### Questions on the material:
1) Reproduce the Kony 2012 article's text between "Yet Kony and" and "as not important.", inclusive, with no changes.
2) In the Kony 2012 article, how much of Invisible Children's annual budget goes to projects in northern Uganda?

### Extract:
+ + + + + + +

Tuesday, March 13, 2012

Viral Kony 2012 raises ethical issues

The debate over the Kony 2012 video and the Invisible Children organization raises a host of ethical questions.

The video, the filmmaker Jason Russell, and the Invisible Children organization present themselves as committed humanitarians striving to help the people of northern Uganda free themselves of the terrible rebel militia leader Joseph Kony.

Yet Kony and his army have not been in northern Uganda for six years. The war is over, Kony is on the run in central Africa, and northern Uganda is rebuilding.

Information posted on the group's website shows that only about a third of its $13 million annual budget, which comes largely from small donations from college students across the country, goes to projects in northern Uganda.

That most of the group's money goes to the group's salaries and overhead, its travel and fundraising budget, and its filmmaking efforts, is now being dismissed by Invisible Children and its devotees as not important.

+ + + + + + +

### Listed entries:
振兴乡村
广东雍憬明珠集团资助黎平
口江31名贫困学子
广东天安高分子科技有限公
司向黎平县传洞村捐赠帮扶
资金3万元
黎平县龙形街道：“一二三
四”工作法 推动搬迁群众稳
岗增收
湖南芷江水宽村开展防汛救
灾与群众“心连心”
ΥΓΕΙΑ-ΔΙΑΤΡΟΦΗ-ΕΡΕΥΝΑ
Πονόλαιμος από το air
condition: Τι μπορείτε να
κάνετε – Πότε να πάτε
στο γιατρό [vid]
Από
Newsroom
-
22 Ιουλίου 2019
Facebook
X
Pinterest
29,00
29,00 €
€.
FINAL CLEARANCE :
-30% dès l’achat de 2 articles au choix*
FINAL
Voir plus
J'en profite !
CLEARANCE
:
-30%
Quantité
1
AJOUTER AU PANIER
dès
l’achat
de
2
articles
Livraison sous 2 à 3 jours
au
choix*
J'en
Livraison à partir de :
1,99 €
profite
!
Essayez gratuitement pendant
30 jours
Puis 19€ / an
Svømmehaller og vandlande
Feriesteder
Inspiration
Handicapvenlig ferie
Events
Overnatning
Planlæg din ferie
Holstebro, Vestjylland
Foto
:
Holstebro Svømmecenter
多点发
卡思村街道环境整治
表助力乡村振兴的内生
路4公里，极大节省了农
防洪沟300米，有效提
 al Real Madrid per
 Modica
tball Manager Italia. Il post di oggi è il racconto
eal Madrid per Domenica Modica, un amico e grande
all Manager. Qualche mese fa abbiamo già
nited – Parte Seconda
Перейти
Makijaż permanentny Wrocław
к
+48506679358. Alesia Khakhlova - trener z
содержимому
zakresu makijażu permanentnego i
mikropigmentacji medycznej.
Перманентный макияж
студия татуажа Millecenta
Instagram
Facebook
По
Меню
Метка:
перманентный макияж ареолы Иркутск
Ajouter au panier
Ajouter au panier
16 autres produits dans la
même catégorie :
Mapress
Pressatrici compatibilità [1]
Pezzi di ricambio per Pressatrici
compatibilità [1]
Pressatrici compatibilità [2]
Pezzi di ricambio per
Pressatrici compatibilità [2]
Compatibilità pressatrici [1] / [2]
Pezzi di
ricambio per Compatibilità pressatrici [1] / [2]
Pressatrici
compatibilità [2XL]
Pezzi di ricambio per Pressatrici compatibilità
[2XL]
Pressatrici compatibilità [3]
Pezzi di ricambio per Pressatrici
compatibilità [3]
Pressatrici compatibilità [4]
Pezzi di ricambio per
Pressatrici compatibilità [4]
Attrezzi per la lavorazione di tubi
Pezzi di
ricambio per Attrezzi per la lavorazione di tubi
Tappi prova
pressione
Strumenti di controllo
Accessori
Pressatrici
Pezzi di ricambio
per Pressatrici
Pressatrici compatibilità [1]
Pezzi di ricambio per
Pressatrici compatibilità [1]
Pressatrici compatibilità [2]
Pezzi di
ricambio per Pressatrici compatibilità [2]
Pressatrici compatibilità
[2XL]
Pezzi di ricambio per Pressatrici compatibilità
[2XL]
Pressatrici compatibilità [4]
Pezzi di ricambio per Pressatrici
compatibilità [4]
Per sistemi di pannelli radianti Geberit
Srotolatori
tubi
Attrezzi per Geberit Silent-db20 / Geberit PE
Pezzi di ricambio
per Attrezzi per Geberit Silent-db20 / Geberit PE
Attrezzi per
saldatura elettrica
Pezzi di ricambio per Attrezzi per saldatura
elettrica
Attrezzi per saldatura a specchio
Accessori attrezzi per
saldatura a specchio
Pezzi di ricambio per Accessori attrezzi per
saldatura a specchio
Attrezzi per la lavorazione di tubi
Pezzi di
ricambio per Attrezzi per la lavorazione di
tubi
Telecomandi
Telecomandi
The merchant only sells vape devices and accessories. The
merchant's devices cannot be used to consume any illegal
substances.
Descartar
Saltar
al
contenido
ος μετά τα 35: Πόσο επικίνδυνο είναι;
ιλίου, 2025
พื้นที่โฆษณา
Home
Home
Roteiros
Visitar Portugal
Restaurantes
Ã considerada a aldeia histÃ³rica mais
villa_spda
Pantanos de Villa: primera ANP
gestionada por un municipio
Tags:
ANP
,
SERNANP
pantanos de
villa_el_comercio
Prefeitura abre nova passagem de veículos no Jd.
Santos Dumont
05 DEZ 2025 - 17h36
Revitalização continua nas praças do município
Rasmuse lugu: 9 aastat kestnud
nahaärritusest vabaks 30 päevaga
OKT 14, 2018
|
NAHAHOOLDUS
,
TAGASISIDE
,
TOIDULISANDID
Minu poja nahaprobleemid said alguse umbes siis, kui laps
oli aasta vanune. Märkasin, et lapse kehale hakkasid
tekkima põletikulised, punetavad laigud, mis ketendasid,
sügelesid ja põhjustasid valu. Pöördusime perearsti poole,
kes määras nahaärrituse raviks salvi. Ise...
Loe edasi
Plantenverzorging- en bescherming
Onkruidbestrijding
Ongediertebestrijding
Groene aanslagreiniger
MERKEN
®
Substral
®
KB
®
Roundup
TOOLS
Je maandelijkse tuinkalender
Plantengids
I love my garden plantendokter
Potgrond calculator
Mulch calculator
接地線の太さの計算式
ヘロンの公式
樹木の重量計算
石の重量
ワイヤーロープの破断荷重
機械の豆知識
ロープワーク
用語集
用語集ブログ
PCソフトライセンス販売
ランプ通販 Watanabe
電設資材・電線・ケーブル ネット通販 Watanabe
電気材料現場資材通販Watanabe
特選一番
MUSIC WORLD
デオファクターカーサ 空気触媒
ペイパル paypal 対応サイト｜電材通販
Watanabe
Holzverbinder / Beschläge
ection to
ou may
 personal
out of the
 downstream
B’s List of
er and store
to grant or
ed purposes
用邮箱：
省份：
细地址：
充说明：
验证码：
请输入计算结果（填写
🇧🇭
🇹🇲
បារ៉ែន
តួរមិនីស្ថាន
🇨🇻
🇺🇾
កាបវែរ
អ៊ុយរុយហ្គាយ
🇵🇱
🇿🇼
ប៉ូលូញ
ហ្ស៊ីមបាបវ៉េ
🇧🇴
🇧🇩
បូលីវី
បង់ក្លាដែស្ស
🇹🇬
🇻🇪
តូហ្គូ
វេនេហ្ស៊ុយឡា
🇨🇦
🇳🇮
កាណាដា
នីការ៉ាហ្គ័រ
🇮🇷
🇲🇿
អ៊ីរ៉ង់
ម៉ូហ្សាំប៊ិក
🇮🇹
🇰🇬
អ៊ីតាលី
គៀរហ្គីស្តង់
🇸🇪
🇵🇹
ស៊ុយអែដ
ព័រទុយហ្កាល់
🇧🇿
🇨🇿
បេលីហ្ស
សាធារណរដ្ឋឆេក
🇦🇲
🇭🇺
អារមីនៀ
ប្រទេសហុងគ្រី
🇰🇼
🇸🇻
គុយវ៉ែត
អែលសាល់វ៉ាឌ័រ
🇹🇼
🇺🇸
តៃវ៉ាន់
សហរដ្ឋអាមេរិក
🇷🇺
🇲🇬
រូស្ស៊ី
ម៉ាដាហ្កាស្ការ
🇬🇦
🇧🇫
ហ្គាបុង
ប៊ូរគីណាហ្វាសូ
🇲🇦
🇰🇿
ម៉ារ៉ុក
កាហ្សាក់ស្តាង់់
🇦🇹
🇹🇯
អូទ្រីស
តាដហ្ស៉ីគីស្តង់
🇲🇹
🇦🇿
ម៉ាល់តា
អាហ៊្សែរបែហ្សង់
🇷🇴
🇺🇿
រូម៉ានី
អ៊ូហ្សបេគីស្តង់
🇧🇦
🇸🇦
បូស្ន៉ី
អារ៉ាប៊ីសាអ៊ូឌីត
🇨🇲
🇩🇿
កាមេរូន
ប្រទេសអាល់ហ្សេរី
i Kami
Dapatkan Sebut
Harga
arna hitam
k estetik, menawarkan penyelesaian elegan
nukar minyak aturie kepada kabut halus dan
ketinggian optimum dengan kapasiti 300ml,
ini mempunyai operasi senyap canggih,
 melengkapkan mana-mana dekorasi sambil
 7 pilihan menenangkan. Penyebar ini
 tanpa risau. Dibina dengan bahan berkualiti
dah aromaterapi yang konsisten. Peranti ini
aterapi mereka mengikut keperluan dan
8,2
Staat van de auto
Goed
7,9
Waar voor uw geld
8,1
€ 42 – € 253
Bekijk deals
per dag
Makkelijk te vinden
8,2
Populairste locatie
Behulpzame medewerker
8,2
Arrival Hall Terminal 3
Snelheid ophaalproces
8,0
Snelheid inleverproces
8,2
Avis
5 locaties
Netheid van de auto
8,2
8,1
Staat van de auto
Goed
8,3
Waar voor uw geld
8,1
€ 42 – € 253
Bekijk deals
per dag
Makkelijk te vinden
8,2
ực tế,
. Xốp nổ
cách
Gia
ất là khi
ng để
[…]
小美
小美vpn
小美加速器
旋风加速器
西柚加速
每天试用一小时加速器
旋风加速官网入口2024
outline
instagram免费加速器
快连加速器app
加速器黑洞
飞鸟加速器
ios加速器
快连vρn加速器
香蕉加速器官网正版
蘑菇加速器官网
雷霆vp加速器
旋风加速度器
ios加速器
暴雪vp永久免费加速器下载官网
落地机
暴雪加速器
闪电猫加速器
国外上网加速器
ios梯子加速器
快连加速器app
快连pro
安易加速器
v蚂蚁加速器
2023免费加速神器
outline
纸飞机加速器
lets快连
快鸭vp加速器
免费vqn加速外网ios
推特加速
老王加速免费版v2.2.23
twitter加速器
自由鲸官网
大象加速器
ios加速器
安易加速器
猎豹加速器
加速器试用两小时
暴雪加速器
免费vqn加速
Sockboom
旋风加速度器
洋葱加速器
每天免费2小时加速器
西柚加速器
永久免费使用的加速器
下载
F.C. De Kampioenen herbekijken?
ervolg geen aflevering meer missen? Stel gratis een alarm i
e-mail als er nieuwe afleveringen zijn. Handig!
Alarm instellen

+ + + + + + +

### Answers to the exercises:
1)
Yet Kony and his army have not been in northern Uganda for six years. The war is over, Kony is on the run in central Africa, and northern Uganda is rebuilding.

Information posted on the group's website shows that only about a third of its $13 million annual budget, which comes largely from small donations from college students across the country, goes to projects in northern Uganda.

That most of the group's money goes to the group's salaries and overhead, its travel and fundraising budget, and its filmmaking efforts, is now being dismissed by Invisible Children and its devotees as not important.

2) About a third of its $13 million annual budget.